Structural divergence among cannabinoids influences membrane dynamics: A 2H Solid-State NMR analysis

Cannabinoids are compounds that can modulate neuronal functions and immune responses via their activity at the CB1 receptor. We used 2H NMR order parameters and relaxation rate determination to delineate the behavior of magnetically aligned phospholipid bilayers in the presence of several structurally distinct cannabinoid ligands. THC (Δ9-Tetrahydrocannabinol) and WIN-55,212-2 were found to lower the phase transition temperature of the DMPC and to destabilize their acyl chains leading to a lower average SCD (≈ 0.13), while methanandamide and CP-55,940 exhibited unusual properties within the lipid bilayer resulting in a greater average SCD (≈ 0.14) at the top of the phospholipid upper chain.

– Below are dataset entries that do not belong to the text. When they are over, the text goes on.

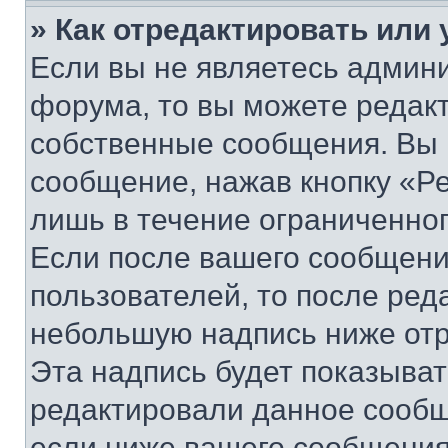
» Как отредактировать или
Если вы не являетесь админ
форума, то вы можете редакт
собственные сообщения. Вы 
сообщение, нажав кнопку «Р
лишь в течение ограниченно
Если после вашего сообщени
пользователей, то после ре
небольшую надпись ниже отр
Эта надпись будет показыват
редактировали данное сообщ
если ниже вашего сообщения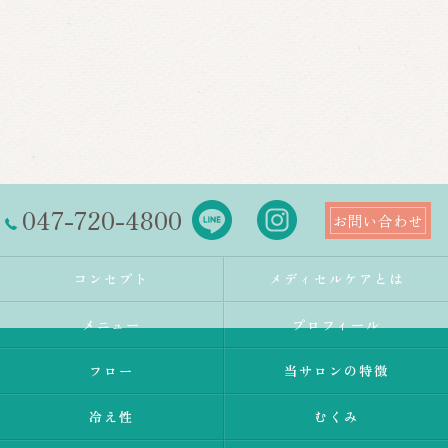
047-720-4800
お問い合わせ
コンセプト
メディセルケアとは
メニュー
プロフィール
フロー
当サロンの特徴
冷え性
むくみ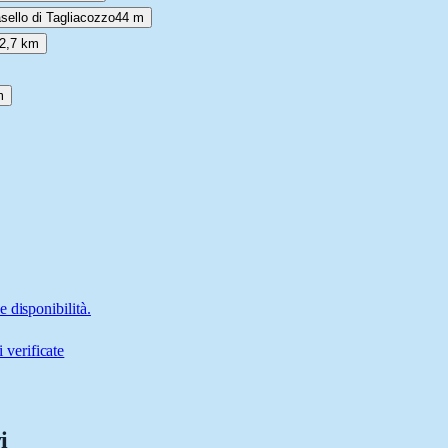
sello di Tagliacozzo
44 m
2,7 km
m
 disponibilità.
 verificate
i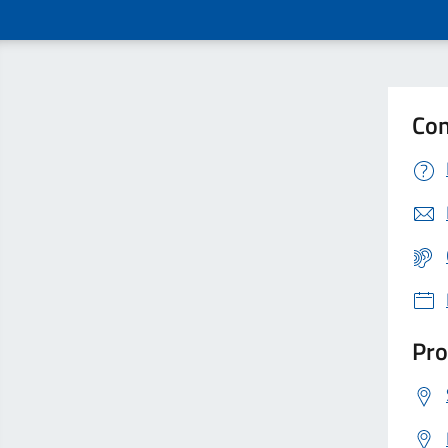
Con
Pro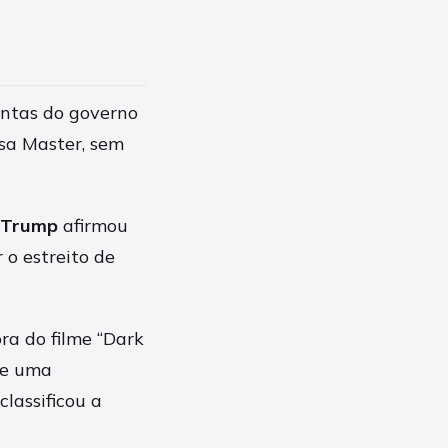
contas do governo
esa Master, sem
 Trump
afirmou
 o estreito de
ra do filme “Dark
de uma
classificou a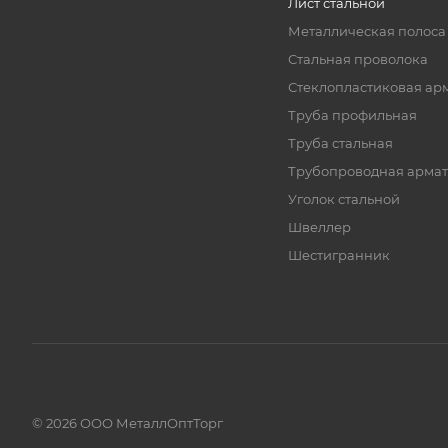
Лист стальной
Металлическая полоса
Стальная проволока
Стеклопластиковая ар
Труба профильная
Труба стальная
Трубопроводная армат
Уголок стальной
Швеллер
Шестигранник
© 2026 ООО МеталлОптТорг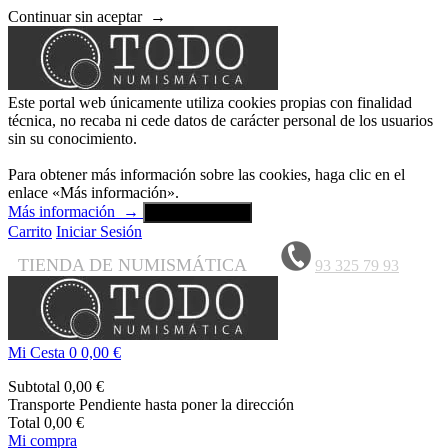
Continuar sin aceptar
→
Este portal web únicamente utiliza cookies propias con finalidad
técnica, no recaba ni cede datos de carácter personal de los usuarios
sin su conocimiento.
Para obtener más información sobre las cookies, haga clic en el
enlace «Más información».
Más información
→
Aceptar y cerrar
Carrito
Iniciar Sesión
TIENDA DE NUMISMÁTICA
93 325 79 93
Mi Cesta
0
0,00 €
Subtotal
0,00 €
Transporte
Pendiente hasta poner la dirección
Total
0,00 €
Mi compra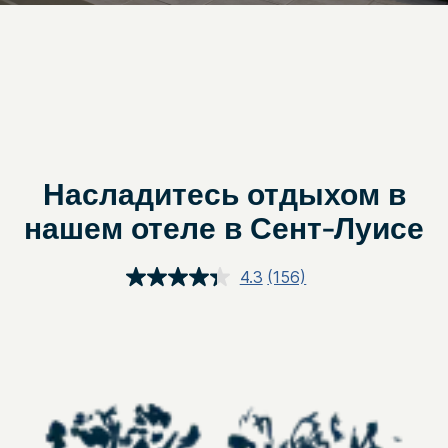
Насладитесь отдыхом в
нашем отеле в Сент-Луисе
4.3
(156)
Прочитали
156
обзора.
Ссылка
откроется
в
этом
окне.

The CB1 antagonist AM281 had average SCD values that were higher than the pure DMPC lipids, indicating a stabilization of the lipid bilayer. R1Z versus |SCD|2 plots indicated that the membrane fluidity is increased in the presence of THC and WIN-55,212-2. The interaction of CP-55,940 with a variety of zwitterionic and charged membranes was also assessed. The unusual effect of CP-55,940 was present only in bicelles composed of DMPC. These studies strongly suggest that cannabinoid action on the membrane depends upon membrane composition as well as the structure of the cannabinoid ligands.